Minggu, 23 September 2012

Sukses Berjualan Roti


Santri jebolan pondok pesantren ini berhasil mengembangkan usaha roti hingga produksinya bisa meludeskan 150 bal tepung terigu sehari. Dia masih menyimpan sebuah obsesi besar.

Untuk ukuran pengusaha roti skala kecil menengah (UKM), prestasi Reza Malik memang luar biasa. Lihat saja volume produksinya, yang menghabiskan tepung terigu sampai 150 bal sehari. Dengan merek Riz-Qy, roti produk Reza dipasarkan melalui 14 unit armada mobil, 50 unit gerobak becak, dan 50 orang pedagang pikulan. Di samping itu, Reza masih memiliki tiga buah toko roti.

Dilihat dari sarana pemasarannya, jelas, Reza membidik konsumen kelas bawah, menengah sampai atas sekaligus. "Khusus yang pikulan, saya anggap perlu agar bisa menyasar daerah pemukiman yang sulit dijangkau kendaraan," ujar Reza, "Sedangkan yang dijajakan di toko, adalah roti kualitas bakery, untuk kalangan menengah ke atas." Pria berusia 45 tahun itu, berniat mengembangkan toko rotinya, dengan sistem waralaba.

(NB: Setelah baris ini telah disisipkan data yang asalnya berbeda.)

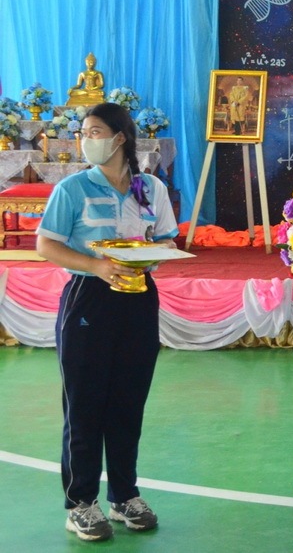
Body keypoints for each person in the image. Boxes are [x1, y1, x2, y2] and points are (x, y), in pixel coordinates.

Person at [35, 102, 179, 542]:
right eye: (84, 132)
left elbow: (166, 238)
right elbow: (46, 245)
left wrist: (154, 255)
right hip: (88, 299)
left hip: (139, 298)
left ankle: (124, 496)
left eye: (95, 131)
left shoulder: (149, 188)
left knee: (128, 403)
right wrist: (96, 266)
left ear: (119, 138)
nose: (86, 139)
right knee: (84, 406)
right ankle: (80, 502)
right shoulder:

Reza Malik memulai usaha roti pada 1982, dengan modal Rp 10 juta. "Ketika itu, terus terang saja, pengetahuan saya tentang roti, nol," akunya. Usaha Reza mulai berkembang, ketika —pada 1984— mengikuti pelatihan pembuatan roti di baking school bogasari selama 2 minggu. "Dari situ, saya bisa meningkatkan pengetahuan dan keterampilan membuat roti yang baik," ujarnya.

Agar selalu bisa mengikuti selera konsumen, Reza melakukan observasi secara periodik. "Ya, observasinya sederhana saja. Yang penting, kita tahu apa maunya konsumen," jelasnya, "Intinya, kita harus tanggap dan cepat menyesuaikan diri dengan perubahan selera konsumen."

Dalam rangka itulah, Reza tak pernah bosan mencari pengetahuan baru soal pembuatan roti. Misalnya, dia tak sungkan-sungkan mendatangi karyawan bahkan pemilik bakery terkemuka di Jakarta, untuk mengintip rahasia pembuatan roti mereka. Buku-buku tentang roti pun, menjadi objek pemburuannya.

Kerja keras Reza memang tidak sia-sia. Usaha rotinya terus mengalami peningkatan. Krisis ekonomi, memang sempat menggoyahkan bisnis roti Reza. "Tapi, dengan sekuat tenaga, saya upayakan jangan sampai terjadi penurunan drastis. Paling tidak, agar tidak terjadi PHK," ucapnya, "Kalau perlu, saya mengambil kredit bank, meskipun bunganya tinggi."

Reza, seorang santri jebolan Pesantren Gontor, Jawa Timur tahun 1978, memang memiliki jiwa wirausaha yang luar biasa. Di samping roti, dia juga berhasil mengembangkan sebuah toko grosir. Toko bernama "Haji Malik" yang di daerah Jatinegara, Jakarta Timur, sudah sangat terkenal itu, juga berperan sebagai distributor tepung terigu, dengan volume penjualan sekitar 15 ribu bal per bulan. Reza juga memiliki perusahaan yang bergerak dalam bidang penyaluran tenaga kerja ke luar negeri. "Tapi, yang paling saya nikmati, ya, bisnis roti ini," katanya.

Menurut Reza, usaha roti bisa mendatangkan kepuasan tersendiri, terutama karena bisa memberikan manfaat pada banyak orang. Karena itu, selama menjalankan usahanya, Reza terus memendam sebuah obsesi besar: mendirikan baking school di daerah Jakarta Timur. "Dengan merangkul teman-teman sesama pengusaha roti, mudah-mudahan pada 2003 nanti rencana itu bisa terwujud," tekadnya.

Reza yakin, keberadaan baking school akan sangat membantu calon-calon pengusaha makanan berbasis tepung, atau pengusaha yang mau mengembangkan usahanya. Pasalnya dia sendiri merasa, perkembangan usahanya sangat ditopang oleh peningkatan keterampilan dan pengetahuan di bidang pembuatan roti.